Noch deutlicher wird es beim Blick auf die Finanzierungsbereitschaft. Bei den gewerblichen Immobilienfinanzierern wird diese zu 19 Prozent als „gleichbleibend“, zu 53 Prozent als„eingeschränkt“ sowie zu vier Prozent als „sehr eingeschränkt“ eingeschätzt. Im Jahr 2022 sahen noch 36 Prozent der Befragten die Finanzierungsbereitschaft als „gleichbleibend“ und 46 Prozent als „eingeschränkt“ an. Tatsächlich sind die Banken derzeit zu einer restriktiveren Kreditvergabe gezwungen und müssen von den Kreditnehmenden einen höheren Eigenkapitalanteil fordern.
Deutscher Markt verliert im europäischen Vergleich
Beim Blick über den Tellerrand ergibt sich ein interessantes Bild. Nach Meinung der Befragten ist der deutsche Markt für Gewerbeimmobilien aktuell „gleichbleibend“ (36%) bis „weniger attraktiv“ (38%) oder sogar „gar nicht attraktiv“ (3%). Offenbar wird die Situation in Deutschland – womöglich aufgrund der wirtschaftlichen Entwicklung hierzulande – als negativer wahrgenommen als die der Nachbarländer.
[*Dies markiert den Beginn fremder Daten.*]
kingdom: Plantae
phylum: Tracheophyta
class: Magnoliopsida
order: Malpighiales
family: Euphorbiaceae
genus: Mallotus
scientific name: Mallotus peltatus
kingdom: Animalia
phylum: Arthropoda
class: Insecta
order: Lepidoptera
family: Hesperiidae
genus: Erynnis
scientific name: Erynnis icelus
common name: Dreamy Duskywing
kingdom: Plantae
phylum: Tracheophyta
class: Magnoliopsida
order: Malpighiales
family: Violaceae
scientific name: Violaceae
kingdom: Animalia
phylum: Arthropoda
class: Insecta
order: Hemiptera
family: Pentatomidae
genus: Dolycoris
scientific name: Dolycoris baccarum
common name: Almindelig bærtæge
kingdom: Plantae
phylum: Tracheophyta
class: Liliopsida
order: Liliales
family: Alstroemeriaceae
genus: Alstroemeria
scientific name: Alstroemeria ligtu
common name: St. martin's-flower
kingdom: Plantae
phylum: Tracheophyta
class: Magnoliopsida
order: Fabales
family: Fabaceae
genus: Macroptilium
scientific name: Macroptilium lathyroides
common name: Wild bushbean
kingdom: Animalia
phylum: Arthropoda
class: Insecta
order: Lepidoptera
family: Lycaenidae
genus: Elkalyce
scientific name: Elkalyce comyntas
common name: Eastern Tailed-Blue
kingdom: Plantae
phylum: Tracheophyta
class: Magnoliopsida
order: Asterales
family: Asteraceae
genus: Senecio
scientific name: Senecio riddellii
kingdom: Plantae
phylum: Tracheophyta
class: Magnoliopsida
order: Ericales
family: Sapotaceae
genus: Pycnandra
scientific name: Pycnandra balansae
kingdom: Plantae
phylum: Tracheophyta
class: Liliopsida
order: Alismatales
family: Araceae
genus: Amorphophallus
Das sah vor nur einem Jahr noch anders aus: Im Dezember 2022 beurteilten 47 Prozent der Befragten den deutschen Gewerbeimmobilienmarkt als „gleichbleibend attraktiv“, insgesamt 35 Prozent als „etwas attraktiver“ oder „viel attraktiver“. Nur 18 Prozent werteten ihn als „weniger attraktiv“, null Prozent als „gar nicht attraktiv“.
ESG weiterhin von großer Bedeutung
Das Thema ESG halten die Immobilienprofis zu 51 Prozent auch im Jahr 2024 für wichtig, trotz der zuletzt häufig kritisierten Regulatorik und der umfangreichen Reportingpflichten.
So sehen die Befragten den Umbau der Infrastruktur als wichtigen Hebel, will man die Klimaziele noch erreichen. Hohe Zustimmungswerte auf die Frage „Wie kann Deutschland seine Klimaziele noch erreichen“, erhielten dementsprechend die Antwortoptionen „Kapazitäten von Wind- und Solarenergie ausbauen“ (62%), „schnellere Transformation des Gebäudebestands“ (35%) und „höhere Investitionen inden Schienenverkehr“ (34%). Ebenfalls beliebt: „wieder mehr auf Atomstrom setzen“(47%) und „höhere CO2-Preise“ (30%).
Den einzelnen Assetklassen attestieren die Immobilienprofis zurückhaltende Perspektiven. Chancen werden gesehen in den Bereichen Wohnen, Logistik und studentisches Wohnen, denen jeweils um die 30 Prozent eine positive Entwicklung zutrauen. Sorgenkinder bleiben der Einzelhandel und die Büros, für die 54 beziehungsweise 47 Prozent eine Verschlechterung voraussehen.